En effet, avant l’entrée en vigueur de la loi du 7 novembre 1996 le droit administratif luxembourgeois ne connaissait de recours que contre les décisions administratives individuelles.
L’existence de la voie de recours créée est régie, en l’absence de mesures transitoires, par la loi sous l’empire de laquelle a été rendue la décision attaquée (Juris-classeur de procédure civile, fasc. 61, no 72; R.T.D.C.
1976, p. 182).
En application de la législation ayant existé au moment où les décisions attaquées ont été prises, celles-ci n’étaient pas susceptibles d’un recours direct en annulation, leur illégalité éventuelle ne pouvant être invoquée que par le moyen de l’exception d’illégalité soulevée de façon incidente devant une juridiction régulièrement saisie d’un litige impliquant leur mise en oeuvre (article 95 de la Constitution).

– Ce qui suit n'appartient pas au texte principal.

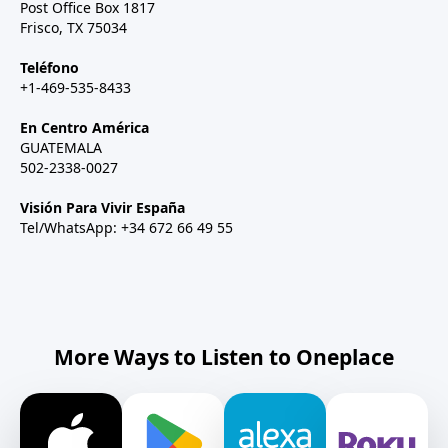
Post Office Box 1817
Frisco, TX 75034
Teléfono
+1-469-535-8433
En Centro América
GUATEMALA
502-2338-0027
Visión Para Vivir España
Tel/WhatsApp: +34 672 66 49 55
More Ways to Listen to Oneplace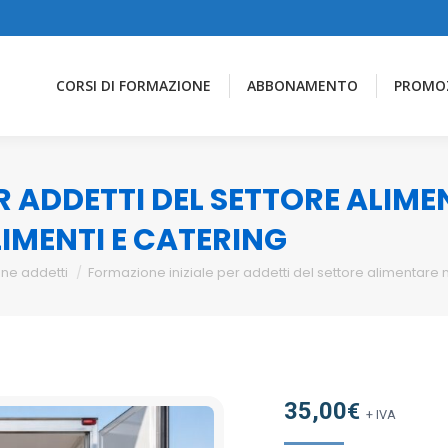
CORSI DI FORMAZIONE
ABBONAMENTO
PROMO
R ADDETTI DEL SETTORE ALIM
IMENTI E CATERING
ne addetti
Formazione iniziale per addetti del settore alimentare 
35,00
€
+ IVA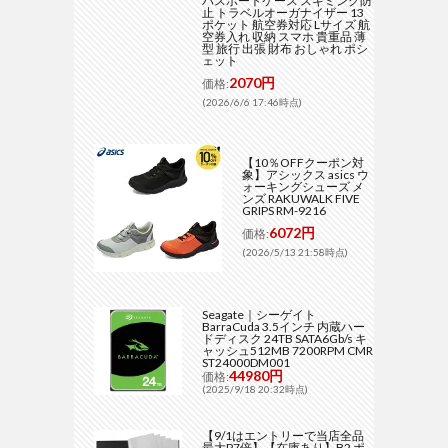
パスポートケース スキミング防
止 トラベルオーガナイザー 13
ポケット 航空券対応 Lサイズ 航
空券入れ 収納 スマホ 貴重品 薄
型 旅行 出張 財布 おしゃれ ポシ
ェット
2070円
価格:
(2026/6/6 17:46時点)
【10％OFFクーポン対
象】アシックス asics ウ
ォーキングシューズ メ
ンズ RAKUWALK FIVE
GRIPS RM-9216
6072円
価格:
(2026/5/13 21:58時点)
Seagate｜シーゲイト
BarraCuda 3.5インチ 内蔵ハー
ドディスク 24TB SATA6Gb/s キ
ャッシュ512MB 7200RPM CMR
ST24000DM001
44980円
価格:
(2025/9/18 20:32時点)
【9/1はエントリーで当店全品
最大P7倍】【在庫あり】B2 ポ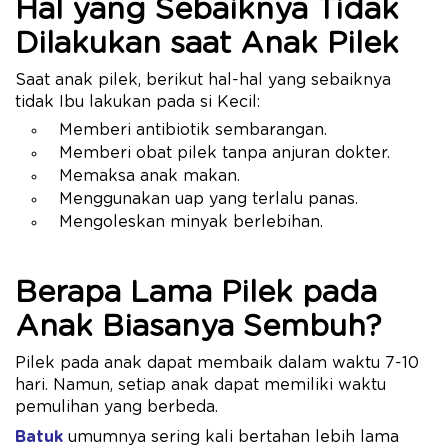
Hal yang Sebaiknya Tidak
Dilakukan saat Anak Pilek
Saat anak pilek, berikut hal-hal yang sebaiknya
tidak Ibu lakukan pada si Kecil:
Memberi antibiotik sembarangan.
Memberi obat pilek tanpa anjuran dokter.
Memaksa anak makan.
Menggunakan uap yang terlalu panas.
Mengoleskan minyak berlebihan.
Berapa Lama Pilek pada
Anak Biasanya Sembuh?
Pilek pada anak dapat membaik dalam waktu 7-10
hari. Namun, setiap anak dapat memiliki waktu
pemulihan yang berbeda.
Batuk
umumnya sering kali bertahan lebih lama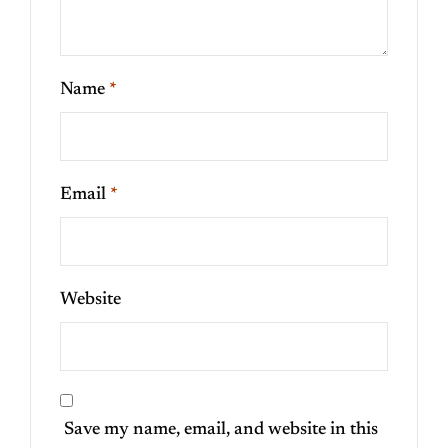
Name
*
Email
*
Website
Save my name, email, and website in this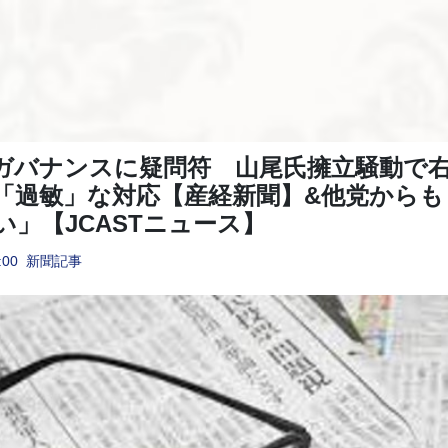
ガバナンスに疑問符 山尾氏擁立騒動で
「過敏」な対応【産経新聞】&他党からも
い」【JCASTニュース】
:00
新聞記事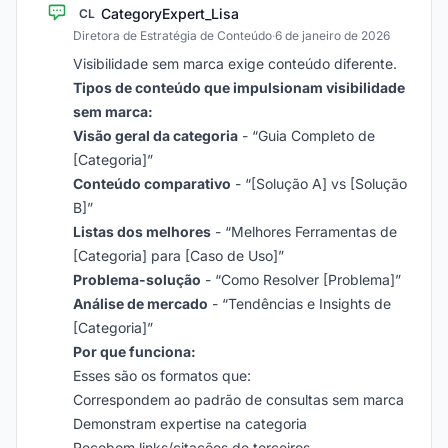
CategoryExpert_Lisa
CL
Diretora de Estratégia de Conteúdo
·
6 de janeiro de 2026
Visibilidade sem marca exige conteúdo diferente.
Tipos de conteúdo que impulsionam visibilidade
sem marca:
Visão geral da categoria
- “Guia Completo de
[Categoria]”
Conteúdo comparativo
- “[Solução A] vs [Solução
B]”
Listas dos melhores
- “Melhores Ferramentas de
[Categoria] para [Caso de Uso]”
Problema-solução
- “Como Resolver [Problema]”
Análise de mercado
- “Tendências e Insights de
[Categoria]”
Por que funciona:
Esses são os formatos que:
Correspondem ao padrão de consultas sem marca
Demonstram expertise na categoria
Recebem links/citações de terceiros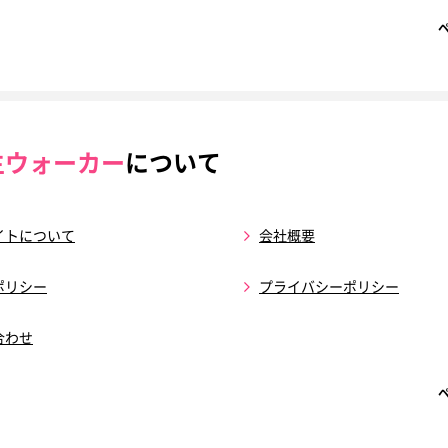
生ウォーカー
について
イトについて
会社概要
ポリシー
プライバシーポリシー
合わせ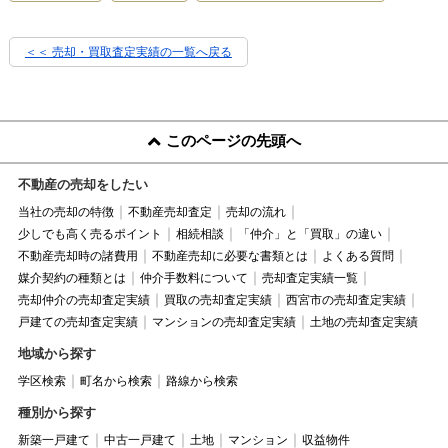
＜＜ 売却・買取査定実績の一覧へ戻る
このページの先頭へ
不動産の売却をしたい
当社の売却の特徴
不動産売却査定
売却の流れ
少しでも高く売るポイント
相続相談
「仲介」と「買取」の違い
不動産売却時の諸費用
不動産売却に必要な書類とは
よくある質問
媒介契約の種類とは
仲介手数料について
売却査定実績一覧
売却仲介の売却査定実績
買取の売却査定実績
西宮市の売却査定実績
戸建ての売却査定実績
マンションの売却査定実績
土地の売却査定実績
地域から探す
学区検索
町名から検索
路線から検索
種別から探す
新築一戸建て
中古一戸建て
土地
マンション
収益物件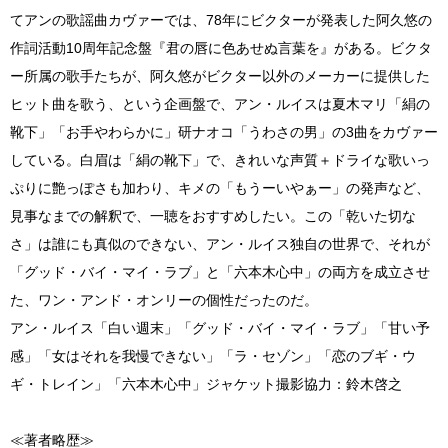
てアンの歌謡曲カヴァーでは、78年にビクターが発表した阿久悠の
作詞活動10周年記念盤『君の唇に色あせぬ言葉を』がある。ビクタ
ー所属の歌手たちが、阿久悠がビクター以外のメーカーに提供した
ヒット曲を歌う、という企画盤で、アン・ルイスは夏木マリ「絹の
靴下」「お手やわらかに」研ナオコ「うわさの男」の3曲をカヴァー
している。白眉は「絹の靴下」で、きれいな声質＋ドライな歌いっ
ぷりに艶っぽさも加わり、キメの「もうーいやぁー」の発声など、
見事なまでの解釈で、一聴をおすすめしたい。この「乾いた切な
さ」は誰にも真似のできない、アン・ルイス独自の世界で、それが
「グッド・バイ・マイ・ラブ」と「六本木心中」の両方を成立させ
た、ワン・アンド・オンリーの個性だったのだ。
アン・ルイス「白い週末」「グッド・バイ・マイ・ラブ」「甘い予
感」「女はそれを我慢できない」「ラ・セゾン」「恋のブギ・ウ
ギ・トレイン」「六本木心中」ジャケット撮影協力：鈴木啓之
≪著者略歴≫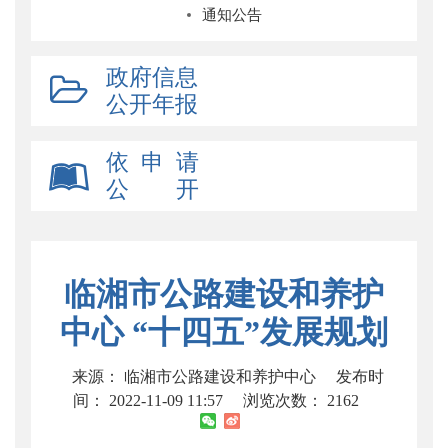
通知公告
政府信息
公开年报
依 申 请
公 开
临湘市公路建设和养护
中心 “十四五”发展规划
来源： 临湘市公路建设和养护中心
发布时
间： 2022-11-09 11:57
浏览次数：
2162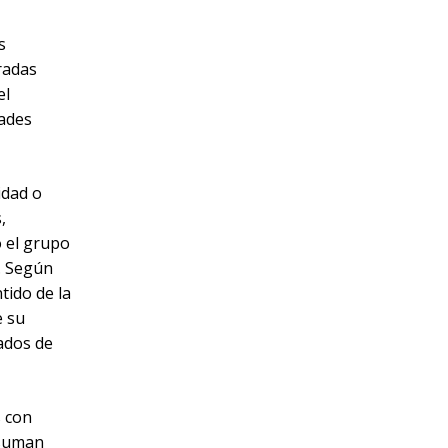
s
radas
el
dades
idad o
,
ó el grupo
d. Según
tido de la
e su
ados de
s con
 suman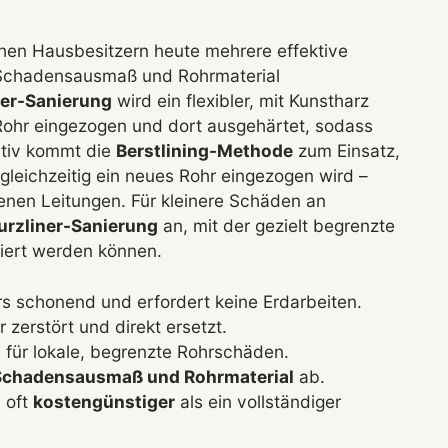
ehen Hausbesitzern heute mehrere effektive
 Schadensausmaß und Rohrmaterial
ner-Sanierung
wird ein flexibler, mit Kunstharz
Rohr eingezogen und dort ausgehärtet, sodass
ativ kommt die
Berstlining-Methode
zum Einsatz,
 gleichzeitig ein neues Rohr eingezogen wird –
henen Leitungen. Für kleinere Schäden an
urzliner-Sanierung
an, mit der gezielt begrenzte
iert werden können.
s schonend und erfordert keine Erdarbeiten.
 zerstört und direkt ersetzt.
 für lokale, begrenzte Rohrschäden.
Schadensausmaß und Rohrmaterial
ab.
 oft
kostengünstiger
als ein vollständiger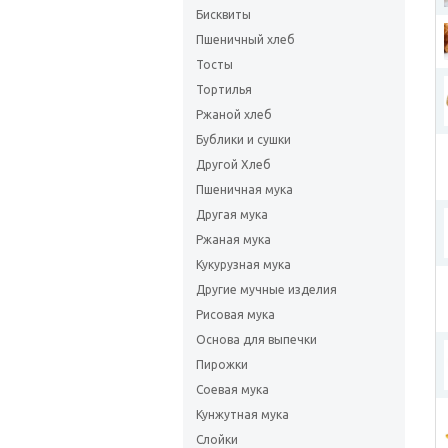
Бисквиты
Пшеничный хлеб
Тосты
Тортилья
Ржаной хлеб
Бублики и сушки
Другой Хлеб
Пшеничная мука
Другая мука
Ржаная мука
Кукурузная мука
Другие мучные изделия
Рисовая мука
Основа для выпечки
Пирожки
Соевая мука
Кунжутная мука
Слойки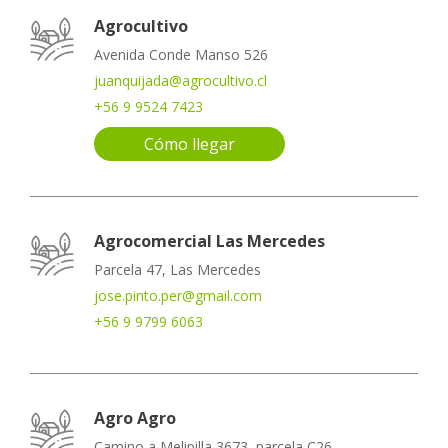
Agrocultivo
Avenida Conde Manso 526
juanquijada@agrocultivo.cl
+56 9 9524 7423
Cómo llegar
Agrocomercial Las Mercedes
Parcela 47, Las Mercedes
jose.pinto.per@gmail.com
+56 9 9799 6063
Agro Agro
Camino a Melipilla 3673, parcela C26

Depuis l’entrée en vigueur de la loi du 7 novembre 1996, et en vertu de son article 7 (1) les actes administratifs à caractère réglementaire, quelle que soit l’autorité dont ils émanent, peuvent être attaqués pour incompétence, excès et détournement de pouvoir, violation de la loi ou des formes destinées à protéger les intérêts privés, mais la compétence pour connaître du recours ainsi créé est réservée à la Cour administrative.
Le Tribunal administratif ne pouvait en conséquence que se déclarer incompétent pour connaître des recours introduits devant le Conseil d’Etat par requête du 24 juillet 1996.
Il n’y a en l’espèce lieu ni à annulation du jugement entrepris, aucune irrégularité formelle dans l’exercice des attributions juridictionnelles des premiers juges n’étant à relever, ni à évocation, alors que la Cour n’est pas compétemment saisie du fond du litige.
Les frais des deux instances sont à imposer aux parties requérantes, respectivement appelantes.
par ces motifs la Cour administrative, statuant contradictoirement, reçoit en la forme la requête d’appel déposée le 4 août 1997 contre le jugement rendu le 25 juin 1997 par le tribunal administratif dans la cause inscrite sous le numéro 9640 du rôle;
réformant, dit que le Tribunal administratif était incompétent pour statuer sur le recours introduit par requête du 24 juillet 1996 contre quatre décisions relatives à l’extension du plan d’aménagement général de la Commune de Bastendorf;
condamne les parties appelantes aux frais des deux instances.
Ainsi jugé par Monsieur Georges KILL, président, rapporteur, Madame Marion LANNERS, vice-présidente, Monsieur … FEYEREISEN, conseiller, et lu par le président en audience publique à Luxembourg au local ordinaire des audiences de la Cour à la date indiquée en tête, en présence du greffier en chef de la Cour.